## Consignes
1. Répondez à ces questions sur l'extrait consacré à l'amygdale :
(a) Chez combien de patients a-t-on enregistré les réponses de l'amygdale ?
(b) Pendant combien de temps chaque mot était-il présenté ?
(c) Quelle était la durée de chacun des masques placés avant et après le mot ?
2. Rédigez la suite de l'extrait sur l'amygdale, à partir de sa dernière phrase.

## Extrait
▽

Les chercheurs (unité d'épileptologie) ont saisi l'opportunité d'enregistrer les réponses locales de l'amygdale cérébrale humaine, chez trois patients souffrant d'épilepsie réfractaire, auxquels on a implanté des électrodes, précisément dans la région de l'amygdale. Rappelons que l'amygdale est un centre traitant les informations émotionnelles.
Selon la qualité menaçante ou neutre des mots masqués présentés aux patients, les réponses enregistrées ont été différentes. « Nous présentons une démonstration directe d'un accès sémantique à des mots qui n'ont pas été vus au niveau conscient. » On observe que l'activité de l'amygdale est modulée dans les mêmes régions que celles qui sont impliquées dans l'évaluation consciente de la valeur émotionnelle des mots.

Un seul mot présenté en 29 ms.
L'expérience a consisté à présenter des mots subliminaux en adaptant le paradigme de l'amorçage masqué classique. Chaque fois, un seul mot a été présenté brièvement (29 ms), précédé et suivi par des masques, sous la forme de bandes de caractères non signifiants (lignes de # ou de &...) d'une durée de 71 ms chacune. Les expériences de mots masqués ont été alternées avec des expériences de mots visibles (présentés pendant la même durée, mais sans les bandes de signes servant de masque). Les sujets ont dû presser un bouton pour indiquer si le mot est menaçant ou non. On a fait alterner des mots comme danger-cousin ou poison-sonate.

△

## Lignes fournies

▽

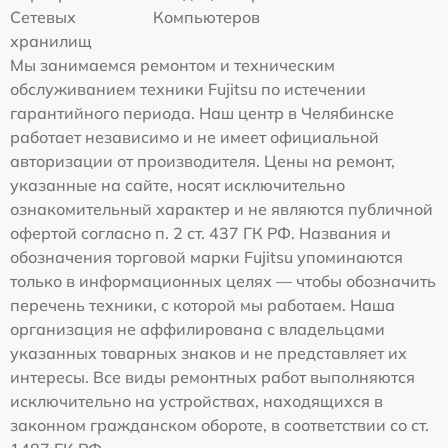
Сетевых
Компьютеров
хранилищ
Мы занимаемся ремонтом и техническим
обслуживанием техники Fujitsu по истечении
гарантийного периода. Наш центр в Челябинске
работает независимо и не имеет официальной
авторизации от производителя. Цены на ремонт,
указанные на сайте, носят исключительно
ознакомительный характер и не являются публичной
офертой согласно п. 2 ст. 437 ГК РФ. Названия и
обозначения торговой марки Fujitsu упоминаются
только в информационных целях — чтобы обозначить
перечень техники, с которой мы работаем. Наша
организация не аффилирована с владельцами
указанных товарных знаков и не представляет их
интересы. Все виды ремонтных работ выполняются
исключительно на устройствах, находящихся в
законном гражданском обороте, в соответствии со ст.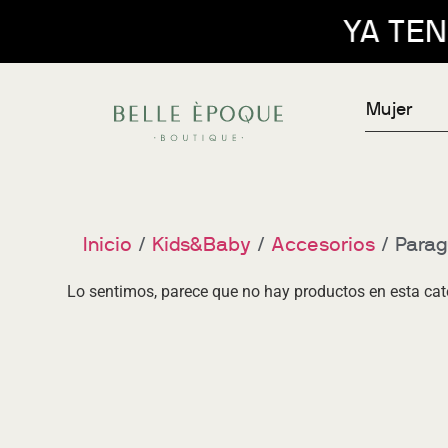
YA TENÉIS
Mujer
Inicio
/
Kids&Baby
/
Accesorios
/ Para
Lo sentimos, parece que no hay productos en esta cat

△

## Réponses
1.
(a) Trois patients.
(b) 29 ms.
(c) 71 ms.

2.
Les enregistrements montrent que l'activité de l'amygdale a été modulée avec une latence prolongée : supérieure à 800 ms.

Des résultats convergents avec des données IRM.
Ces résultats sont convergents avec les observations en neuro-imagerie IRM, qui ont démontré que les visages, les sons ou des stimuli abstraits activent l'amygdale an l'absence d'une perception consciente du stimulus. « Notre travail complète ces résultats antérieurs en démontrant que l'activation infraliminale survient avec une longue latence et pour des stimuli abstraits que sont les mots. »
Jusque-là, les processus de traitement sémantique au niveau infraliminal par le cerveau n'avaient été montrés que pour des nombres masqués.

« Proc Natl Acad Sci USA », 24 mai 2005, vol. 12, n° 21, pp. 7713-7717.